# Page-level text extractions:
• • • • •

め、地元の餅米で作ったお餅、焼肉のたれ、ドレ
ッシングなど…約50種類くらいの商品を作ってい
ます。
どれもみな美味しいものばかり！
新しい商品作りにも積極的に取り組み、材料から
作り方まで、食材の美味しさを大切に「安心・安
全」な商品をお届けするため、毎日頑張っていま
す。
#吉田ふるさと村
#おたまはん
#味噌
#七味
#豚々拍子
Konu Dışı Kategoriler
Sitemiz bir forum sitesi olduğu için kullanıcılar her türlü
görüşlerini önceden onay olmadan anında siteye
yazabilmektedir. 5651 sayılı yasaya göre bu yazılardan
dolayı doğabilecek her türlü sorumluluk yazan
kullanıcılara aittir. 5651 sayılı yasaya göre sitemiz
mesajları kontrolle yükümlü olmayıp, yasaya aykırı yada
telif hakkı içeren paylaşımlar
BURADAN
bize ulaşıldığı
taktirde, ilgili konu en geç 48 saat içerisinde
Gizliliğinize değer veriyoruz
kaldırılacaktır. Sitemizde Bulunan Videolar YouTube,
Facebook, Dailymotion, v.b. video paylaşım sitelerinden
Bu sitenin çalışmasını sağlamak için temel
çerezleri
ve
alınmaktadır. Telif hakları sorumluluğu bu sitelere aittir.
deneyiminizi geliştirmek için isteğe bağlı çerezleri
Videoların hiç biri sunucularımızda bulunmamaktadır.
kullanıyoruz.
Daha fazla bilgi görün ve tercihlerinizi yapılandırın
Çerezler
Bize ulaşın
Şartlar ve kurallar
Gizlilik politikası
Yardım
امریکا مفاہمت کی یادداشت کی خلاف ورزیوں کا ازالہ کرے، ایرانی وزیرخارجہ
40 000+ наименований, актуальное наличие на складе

• • • • •

# BRIEF:
The data above needs to be retyped in full, exactly as given.

# ANSWER BELOW:
め、地元の餅米で作ったお餅、焼肉のたれ、ドレ
ッシングなど…約50種類くらいの商品を作ってい
ます。
どれもみな美味しいものばかり！
新しい商品作りにも積極的に取り組み、材料から
作り方まで、食材の美味しさを大切に「安心・安
全」な商品をお届けするため、毎日頑張っていま
す。
#吉田ふるさと村
#おたまはん
#味噌
#七味
#豚々拍子
Konu Dışı Kategoriler
Sitemiz bir forum sitesi olduğu için kullanıcılar her türlü
görüşlerini önceden onay olmadan anında siteye
yazabilmektedir. 5651 sayılı yasaya göre bu yazılardan
dolayı doğabilecek her türlü sorumluluk yazan
kullanıcılara aittir. 5651 sayılı yasaya göre sitemiz
mesajları kontrolle yükümlü olmayıp, yasaya aykırı yada
telif hakkı içeren paylaşımlar
BURADAN
bize ulaşıldığı
taktirde, ilgili konu en geç 48 saat içerisinde
Gizliliğinize değer veriyoruz
kaldırılacaktır. Sitemizde Bulunan Videolar YouTube,
Facebook, Dailymotion, v.b. video paylaşım sitelerinden
Bu sitenin çalışmasını sağlamak için temel
çerezleri
ve
alınmaktadır. Telif hakları sorumluluğu bu sitelere aittir.
deneyiminizi geliştirmek için isteğe bağlı çerezleri
Videoların hiç biri sunucularımızda bulunmamaktadır.
kullanıyoruz.
Daha fazla bilgi görün ve tercihlerinizi yapılandırın
Çerezler
Bize ulaşın
Şartlar ve kurallar
Gizlilik politikası
Yardım
امریکا مفاہمت کی یادداشت کی خلاف ورزیوں کا ازالہ کرے، ایرانی وزیرخارجہ
40 000+ наименований, актуальное наличие на складе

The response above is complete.